Une confiance accrue dans les systèmes d’enseignement et de formation mutuels grâce à l’assurance qualité
Les spécialistes européens de l’enseignement veulent élaborer une stratégie articulée autour du souci de la qualité et d’une transparence accrue entre les différents secteurs de l’enseignement. Voici les points essentiels de la conférence : “ Qualité et transparence en tant qu’interface entre l’enseignement et la formation professionnels, les écoles et l’enseignement supérieur pour encourager la mobilité et l’apprentissage tout au long de la vie ”, qui s’est tenue le 6 décembre à Bruges.
La conférence visait trois objectifs principaux :
- Offrir une plate-forme aux représentants des différents sous-secteurs de l’enseignement et de la formation des pays de l’Union européenne, des candidats États membres et des pays AELE ;
- Échanger des informations et des expériences relatives aux divers systèmes d’assurance qualité à tous les niveaux de l’enseignement ;
- Échanger des idées sur la manière d’accroître la confiance dans les systèmes d’enseignement et de formation mutuels.
Dans son discours d’ouverture, M. Truszczynski, Directeur-général Enseignement et Culture de la Commission européenne a indiqué que nous devions, plus que jamais, nous engager pour le développement des compétences des personnes dans une perspective d’apprentissage tout au long de la vie. À cet égard, il est important que les qualifications que les personnes acquièrent dans les diverses institutions et pays soient équivalentes et puissent donc également servir de preuve de la compétence de leurs détenteurs dans d’autres institutions et pays.
Dans sa présentation intitulée “ Vers une stratégie intégrée et de qualité assurée pour la mise en œuvre de l’éducation et de la formation tout au long de la vie ”, l’oratrice principale, Madame Barbara Kelly, directrice du “Further Education and Training Awards Council (FETAC)” d’Irlande a confirmé la nécessité d’une collaboration plus poussée et plus structurée entre et sur les différents secteurs de l’enseignement.
Toutefois, tout ceci implique une confiance mutuelle entre les pays et les institutions, et cette confiance repose sur l’assurance de la qualité dans les divers systèmes d’enseignement et de formation.

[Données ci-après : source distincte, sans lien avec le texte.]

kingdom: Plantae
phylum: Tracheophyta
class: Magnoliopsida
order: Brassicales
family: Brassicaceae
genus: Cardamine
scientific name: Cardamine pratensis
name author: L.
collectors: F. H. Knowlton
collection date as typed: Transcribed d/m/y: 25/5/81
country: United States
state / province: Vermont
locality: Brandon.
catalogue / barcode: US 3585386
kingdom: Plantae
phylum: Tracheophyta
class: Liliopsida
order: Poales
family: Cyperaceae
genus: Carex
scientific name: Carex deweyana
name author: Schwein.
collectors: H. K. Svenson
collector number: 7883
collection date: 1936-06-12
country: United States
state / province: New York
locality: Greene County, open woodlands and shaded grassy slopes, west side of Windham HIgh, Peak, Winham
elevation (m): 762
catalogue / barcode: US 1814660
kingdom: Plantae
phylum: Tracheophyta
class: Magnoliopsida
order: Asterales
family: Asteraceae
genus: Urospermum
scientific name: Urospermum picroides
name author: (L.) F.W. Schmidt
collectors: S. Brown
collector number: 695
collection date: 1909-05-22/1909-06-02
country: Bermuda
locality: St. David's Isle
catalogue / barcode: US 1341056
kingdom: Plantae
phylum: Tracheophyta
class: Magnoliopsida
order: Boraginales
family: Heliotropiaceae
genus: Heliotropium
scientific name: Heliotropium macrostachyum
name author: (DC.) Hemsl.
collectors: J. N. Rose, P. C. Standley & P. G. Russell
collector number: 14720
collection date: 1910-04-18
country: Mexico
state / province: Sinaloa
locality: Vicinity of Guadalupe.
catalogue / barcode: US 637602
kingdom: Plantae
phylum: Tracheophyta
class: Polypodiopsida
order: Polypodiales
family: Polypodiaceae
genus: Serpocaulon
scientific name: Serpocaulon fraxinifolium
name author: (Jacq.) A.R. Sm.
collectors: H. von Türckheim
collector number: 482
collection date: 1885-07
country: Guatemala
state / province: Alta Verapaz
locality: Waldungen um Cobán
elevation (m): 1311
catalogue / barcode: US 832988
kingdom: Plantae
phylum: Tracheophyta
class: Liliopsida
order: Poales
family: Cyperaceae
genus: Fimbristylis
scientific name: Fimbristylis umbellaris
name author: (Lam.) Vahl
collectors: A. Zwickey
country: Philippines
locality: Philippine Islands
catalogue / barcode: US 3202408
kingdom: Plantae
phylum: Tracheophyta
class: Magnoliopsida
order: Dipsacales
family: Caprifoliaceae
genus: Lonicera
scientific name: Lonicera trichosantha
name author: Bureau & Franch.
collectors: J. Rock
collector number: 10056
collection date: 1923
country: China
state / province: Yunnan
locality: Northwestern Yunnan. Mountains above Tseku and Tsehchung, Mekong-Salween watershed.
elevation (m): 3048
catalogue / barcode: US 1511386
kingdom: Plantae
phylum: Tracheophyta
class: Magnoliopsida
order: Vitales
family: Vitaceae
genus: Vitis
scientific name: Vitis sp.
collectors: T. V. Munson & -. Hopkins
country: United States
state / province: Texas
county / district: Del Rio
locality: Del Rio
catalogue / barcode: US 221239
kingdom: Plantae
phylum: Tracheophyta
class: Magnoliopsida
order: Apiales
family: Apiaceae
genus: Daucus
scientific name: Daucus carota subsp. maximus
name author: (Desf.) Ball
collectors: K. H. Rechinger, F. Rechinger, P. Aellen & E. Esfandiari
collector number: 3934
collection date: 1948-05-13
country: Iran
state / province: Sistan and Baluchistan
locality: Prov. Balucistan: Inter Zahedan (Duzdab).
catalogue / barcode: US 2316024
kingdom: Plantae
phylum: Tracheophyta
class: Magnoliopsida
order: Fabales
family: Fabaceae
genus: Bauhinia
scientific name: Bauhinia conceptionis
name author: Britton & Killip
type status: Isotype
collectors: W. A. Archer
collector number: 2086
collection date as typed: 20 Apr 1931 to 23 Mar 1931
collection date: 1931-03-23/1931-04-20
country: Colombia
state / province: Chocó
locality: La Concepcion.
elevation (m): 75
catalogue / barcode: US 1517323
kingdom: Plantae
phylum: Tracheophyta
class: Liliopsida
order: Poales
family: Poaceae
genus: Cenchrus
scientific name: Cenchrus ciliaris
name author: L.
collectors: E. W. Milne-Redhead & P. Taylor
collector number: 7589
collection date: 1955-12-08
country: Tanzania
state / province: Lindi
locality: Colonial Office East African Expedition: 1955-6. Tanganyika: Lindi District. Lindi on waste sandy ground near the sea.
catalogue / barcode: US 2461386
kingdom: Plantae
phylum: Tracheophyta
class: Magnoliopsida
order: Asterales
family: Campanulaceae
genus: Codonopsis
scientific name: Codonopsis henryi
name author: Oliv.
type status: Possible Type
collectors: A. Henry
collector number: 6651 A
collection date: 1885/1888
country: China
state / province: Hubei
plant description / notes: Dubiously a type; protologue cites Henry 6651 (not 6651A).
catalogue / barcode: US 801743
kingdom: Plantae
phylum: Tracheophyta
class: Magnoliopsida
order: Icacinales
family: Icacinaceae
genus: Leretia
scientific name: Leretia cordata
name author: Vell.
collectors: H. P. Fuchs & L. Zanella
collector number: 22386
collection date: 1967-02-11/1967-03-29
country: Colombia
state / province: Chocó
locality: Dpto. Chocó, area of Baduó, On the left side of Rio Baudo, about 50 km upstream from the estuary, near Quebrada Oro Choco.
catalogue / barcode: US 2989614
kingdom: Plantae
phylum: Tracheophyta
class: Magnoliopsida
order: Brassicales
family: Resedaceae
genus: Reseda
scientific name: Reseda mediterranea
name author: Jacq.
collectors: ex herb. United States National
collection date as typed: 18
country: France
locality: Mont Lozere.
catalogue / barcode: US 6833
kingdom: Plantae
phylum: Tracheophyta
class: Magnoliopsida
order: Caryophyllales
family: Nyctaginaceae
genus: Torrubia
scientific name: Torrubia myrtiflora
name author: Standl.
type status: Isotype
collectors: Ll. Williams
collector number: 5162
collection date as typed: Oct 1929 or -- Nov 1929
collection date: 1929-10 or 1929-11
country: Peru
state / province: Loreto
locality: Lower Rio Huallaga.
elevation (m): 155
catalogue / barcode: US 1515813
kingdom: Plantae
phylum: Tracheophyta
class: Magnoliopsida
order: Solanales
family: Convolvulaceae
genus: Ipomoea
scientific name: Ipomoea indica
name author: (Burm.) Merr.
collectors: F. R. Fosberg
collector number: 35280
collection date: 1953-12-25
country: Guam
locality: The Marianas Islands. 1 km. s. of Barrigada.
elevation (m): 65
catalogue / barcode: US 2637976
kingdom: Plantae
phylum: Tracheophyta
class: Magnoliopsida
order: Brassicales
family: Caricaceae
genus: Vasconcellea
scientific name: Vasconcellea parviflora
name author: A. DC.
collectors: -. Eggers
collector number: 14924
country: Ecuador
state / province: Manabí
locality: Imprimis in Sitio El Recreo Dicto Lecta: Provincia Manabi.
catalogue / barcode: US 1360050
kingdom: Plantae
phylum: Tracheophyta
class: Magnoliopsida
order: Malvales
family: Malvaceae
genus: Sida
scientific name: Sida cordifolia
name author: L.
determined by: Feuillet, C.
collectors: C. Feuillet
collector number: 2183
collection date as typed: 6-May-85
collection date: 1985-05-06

Au cours de la conférence, deux instruments européens pour l’assurance de la qualité furent examinés de près : le “Normes et Lignes directrices pour l’assurance de la qualité dans l’enseignement supérieur” et l’EQAVET pour l’enseignement et la formations professionnels. Ces deux instruments ont pour but :
- De garantir la qualité pour l’étudiant et le bénéficiaire (e.a. l’employeur) ;
- De responsabiliser les investisseurs tels que les pouvoirs publics et le monde de l’entreprise ;
- D’accroître la qualité dans les établissements.
Conclusions des 5 différents ateliers de la conférence :
o Les résultats de l’apprentissage (“learning outcomes”) utilisés pour développer les curricula devront faire l’objet d’une attention plus soutenue en vue de décrire les qualifications dans les systèmes d’assurance qualité ;
o Il convient de trouver des solutions plus créatives pour tenir compte des intérêts des différentes parties prenantes lors de l’élaboration des formations et de l’évaluation de leur qualité ;
o Une culture de la qualité doit voir le jour au sein des établissements d’enseignement. Les parties prenantes (direction, enseignants et étudiants) sont les plus à mêmes de contribuer à l’amélioration de la qualité ;
o L’assurance de la qualité et l’accréditation externes constituent des moyens idéaux pour relier les secteurs de l’enseignement. Par le biais de réseaux, des agences d’accréditation des secteurs de l’enseignement devraient entrer en contact afin d’échanger un maximum d’expériences ;
o Les critères de qualité de l’apprentissage par le travail présentent de nombreuses similarités avec les critères de l’enseignement formel. Ainsi, l’apprentissage par le travail pourrait trouver une place à tous les niveaux de l’enseignement.
Les actions prioritaires qui devraient être élaborées selon les participants à la conférence sont les suivantes :
- Développer des cadres de qualification globaux nationaux qui pourraient être utilisés pour la validation de l’apprentissage formel et non-formel ;
- Prévoir des cadres nationaux pour l’assurance de la qualité dans l’enseignement et la formation professionnels ;
- Développer l’accompagnement tout au long de la vie.
Le Ministre Pascal Smet a présenté les conclusions de cette conférence à ses collègues à l’occasion du Conseil des Ministres informel consacré à l’enseignement le 7 décembre à Bruges.